Workshop: The 18th Workshop on Workflows in Support of Large-Scale Science (WORKS23) - Part 2 of 2
Authors: Mikhail Titov (Brookhaven National Laboratory); Robert Carson (Lawrence Livermore National Laboratory); Matthew Rolchigo and John Coleman (Oak Ridge National Laboratory); James Belak (Lawrence Livermore National Laboratory); Matthew Bement (Oak Ridge National Laboratory); Daniel Laney (Lawrence Livermore National Laboratory); and Matteo Turilli and Shantenu Jha (Rutgers University, Brookhaven National Laboratory)

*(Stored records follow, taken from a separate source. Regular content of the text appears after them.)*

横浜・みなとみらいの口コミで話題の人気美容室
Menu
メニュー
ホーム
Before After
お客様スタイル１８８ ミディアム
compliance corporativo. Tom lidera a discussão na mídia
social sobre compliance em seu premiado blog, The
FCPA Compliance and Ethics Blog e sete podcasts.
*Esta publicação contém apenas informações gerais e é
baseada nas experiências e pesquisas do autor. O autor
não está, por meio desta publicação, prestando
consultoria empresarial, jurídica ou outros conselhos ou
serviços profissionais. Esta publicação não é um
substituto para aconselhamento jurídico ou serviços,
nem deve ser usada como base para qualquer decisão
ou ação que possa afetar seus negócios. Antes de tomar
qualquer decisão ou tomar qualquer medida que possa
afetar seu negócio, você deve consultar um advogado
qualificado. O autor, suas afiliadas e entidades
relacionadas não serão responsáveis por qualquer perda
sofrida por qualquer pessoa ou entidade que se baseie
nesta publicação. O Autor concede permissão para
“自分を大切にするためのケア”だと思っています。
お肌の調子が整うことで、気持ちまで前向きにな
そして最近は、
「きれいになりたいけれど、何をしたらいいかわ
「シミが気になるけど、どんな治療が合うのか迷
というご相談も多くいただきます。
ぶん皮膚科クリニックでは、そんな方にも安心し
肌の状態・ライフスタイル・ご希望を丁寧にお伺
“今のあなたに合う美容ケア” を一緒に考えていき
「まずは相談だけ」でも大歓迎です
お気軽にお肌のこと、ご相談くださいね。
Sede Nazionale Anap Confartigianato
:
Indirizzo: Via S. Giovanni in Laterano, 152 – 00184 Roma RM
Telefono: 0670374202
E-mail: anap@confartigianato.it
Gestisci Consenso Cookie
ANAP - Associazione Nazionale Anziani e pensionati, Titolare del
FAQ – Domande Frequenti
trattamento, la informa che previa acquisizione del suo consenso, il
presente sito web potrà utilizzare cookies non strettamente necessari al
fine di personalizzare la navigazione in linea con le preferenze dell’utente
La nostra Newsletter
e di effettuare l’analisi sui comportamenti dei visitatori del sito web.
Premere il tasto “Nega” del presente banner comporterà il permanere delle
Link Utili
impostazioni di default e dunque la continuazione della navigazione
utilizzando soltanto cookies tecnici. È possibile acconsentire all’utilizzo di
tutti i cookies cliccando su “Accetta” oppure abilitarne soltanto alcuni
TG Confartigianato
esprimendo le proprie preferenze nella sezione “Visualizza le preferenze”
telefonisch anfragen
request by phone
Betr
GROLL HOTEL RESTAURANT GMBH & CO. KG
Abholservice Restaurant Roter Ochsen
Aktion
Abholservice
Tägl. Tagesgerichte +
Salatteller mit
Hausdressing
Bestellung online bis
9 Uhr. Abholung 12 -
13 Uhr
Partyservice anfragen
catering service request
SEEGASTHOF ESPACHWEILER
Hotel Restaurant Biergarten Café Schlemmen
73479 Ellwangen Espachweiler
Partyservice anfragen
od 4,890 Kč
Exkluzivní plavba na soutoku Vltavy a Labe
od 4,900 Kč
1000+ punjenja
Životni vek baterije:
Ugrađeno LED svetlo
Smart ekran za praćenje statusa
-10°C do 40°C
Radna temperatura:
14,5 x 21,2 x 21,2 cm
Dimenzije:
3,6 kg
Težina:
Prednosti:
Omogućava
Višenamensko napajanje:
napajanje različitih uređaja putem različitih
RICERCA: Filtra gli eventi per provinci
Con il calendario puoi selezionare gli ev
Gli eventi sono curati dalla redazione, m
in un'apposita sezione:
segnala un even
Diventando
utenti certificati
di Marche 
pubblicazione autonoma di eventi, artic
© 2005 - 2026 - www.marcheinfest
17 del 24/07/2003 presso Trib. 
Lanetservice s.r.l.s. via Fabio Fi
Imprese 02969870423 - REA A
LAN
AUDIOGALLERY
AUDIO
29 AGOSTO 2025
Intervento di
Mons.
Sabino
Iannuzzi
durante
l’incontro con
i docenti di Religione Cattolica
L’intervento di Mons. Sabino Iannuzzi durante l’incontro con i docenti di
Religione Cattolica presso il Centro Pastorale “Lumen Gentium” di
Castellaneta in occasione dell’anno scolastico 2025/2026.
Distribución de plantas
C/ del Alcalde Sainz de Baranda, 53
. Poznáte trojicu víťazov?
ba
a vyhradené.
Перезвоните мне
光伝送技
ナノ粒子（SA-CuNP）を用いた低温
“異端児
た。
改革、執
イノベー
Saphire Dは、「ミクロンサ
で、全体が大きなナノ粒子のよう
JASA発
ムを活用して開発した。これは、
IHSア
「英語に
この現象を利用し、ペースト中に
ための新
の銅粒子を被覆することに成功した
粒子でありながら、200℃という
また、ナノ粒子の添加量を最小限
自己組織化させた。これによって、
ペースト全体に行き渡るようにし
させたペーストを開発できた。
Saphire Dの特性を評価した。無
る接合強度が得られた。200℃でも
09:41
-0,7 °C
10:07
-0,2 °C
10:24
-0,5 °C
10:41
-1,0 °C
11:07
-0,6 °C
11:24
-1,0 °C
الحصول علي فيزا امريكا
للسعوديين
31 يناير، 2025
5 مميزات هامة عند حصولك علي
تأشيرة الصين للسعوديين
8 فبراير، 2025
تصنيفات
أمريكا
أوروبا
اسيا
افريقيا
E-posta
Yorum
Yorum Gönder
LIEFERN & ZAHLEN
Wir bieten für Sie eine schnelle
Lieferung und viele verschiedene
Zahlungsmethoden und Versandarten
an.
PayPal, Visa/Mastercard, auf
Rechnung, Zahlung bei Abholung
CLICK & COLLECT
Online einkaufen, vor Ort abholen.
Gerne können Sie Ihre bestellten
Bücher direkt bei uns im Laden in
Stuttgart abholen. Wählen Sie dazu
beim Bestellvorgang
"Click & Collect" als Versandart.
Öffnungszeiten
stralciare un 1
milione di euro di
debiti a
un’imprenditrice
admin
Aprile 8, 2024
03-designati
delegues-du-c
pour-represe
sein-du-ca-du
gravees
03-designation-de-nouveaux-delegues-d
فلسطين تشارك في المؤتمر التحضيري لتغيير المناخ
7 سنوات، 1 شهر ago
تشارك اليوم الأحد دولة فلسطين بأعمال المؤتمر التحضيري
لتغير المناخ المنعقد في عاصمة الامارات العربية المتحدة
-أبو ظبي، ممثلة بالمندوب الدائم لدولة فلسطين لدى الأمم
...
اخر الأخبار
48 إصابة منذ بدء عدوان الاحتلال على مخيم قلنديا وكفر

Abstract: When running at scale, modern scientific workflows require middleware to handle allocated resources, distribute computing payloads and guarantee a resilient execution. While individual steps might not require sophisticated control methods, bringing them together as a whole workflow requires advanced management mechanisms. In this work, we used RADICAL-EnTK (Ensemble Toolkit) - one of the SDK components of the ECP ExaWorks project - to implement and execute the novel Exascale Additive Manufacturing (ExaAM) workflows on up to 8000 compute nodes of the Frontier supercomputer at the Oak Ridge Leadership Computing Facility. EnTK allowed us to address challenges such as varying resource requirements (e.g., heterogeneity, size, and runtime), different execution environment per workflow, and fault tolerance. And a native portability feature of the developed EnTK applications allowed us to adjust these applications for Frontier runs promptly, while ensuring an expected level of resource utilization (up to 90%).